Attempts by UK authorities to encourage the take up of smart meters are failing to address perceptions around cost benefits and security, according to new findings
The Electrical Contractors’ Association (ECA) has urged government to rethink how it is promoting smart meter use, citing a new user survey critical of their cost saving benefits.
A YouGov survey commissioned by the ECA of over 2000 adults eligible to use a smart meter found that only a third of respondents have opted to adopt such a device. The government has previously committed for all UK homes to have a smart meter by 2020.
Of the members of the survey group that have fitted a smart meter, only seven per cent reported a reduction in their energy bills from installing such a system. One in 11 of the total survey group has meanwhile reported an increase in their bills, according to the findings.
Just under a quarter of these same respondents - 23 per cent – said that a reduction in energy bills had been the main reason for having a smart meter fitted in their properties.

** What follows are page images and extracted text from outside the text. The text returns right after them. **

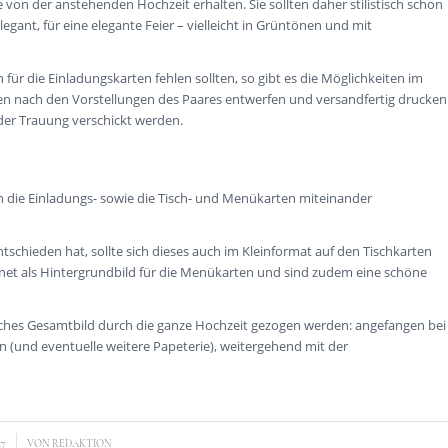
 von der anstehenden Hochzeit erhalten. Sie sollten daher stilistisch schon
ant, für eine elegante Feier – vielleicht in Grüntönen und mit
r die Einladungskarten fehlen sollten, so gibt es die Möglichkeiten im
rten nach den Vorstellungen des Paares entwerfen und versandfertig drucken
 der Trauung verschickt werden.
en die Einladungs- sowie die Tisch- und Menükarten miteinander
tschieden hat, sollte sich dieses auch im Kleinformat auf den Tischkarten
hnet als Hintergrundbild für die Menükarten und sind zudem eine schöne
ches Gesamtbild durch die ganze Hochzeit gezogen werden: angefangen bei
(und eventuelle weitere Papeterie), weitergehend mit der
17
VON
REDAKTION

Luke Osborne, energy advisor with the ECA, said the findings found the experience of some smart meter users was at odds with current government stance on promoting uptake of the devices as a means to save money.
“Smart meters can play a role in stimulating a shift towards a lower carbon future. However, the government needs to do far more to incentivise change and explain the benefits of using smart meters if they are to increase consumer confidence and take-up in the near future.”
Cyber security and the potential of data breaches were identified in the survey as another significant concern from respondents. 30 per cent of those surveyed highlighted the potential of cyber attacks as discouraging them from installing a device. According to the ECA, less than one per cent of the survey group that had installed a survey had reported issues concerning data security or hacking.
Mr Osborne added, “Public awareness of data security has increased significantly recently. These ECA findings show that the government must do more to explain to the public why smart meters do not present a security risk from hacking or other data breaches.”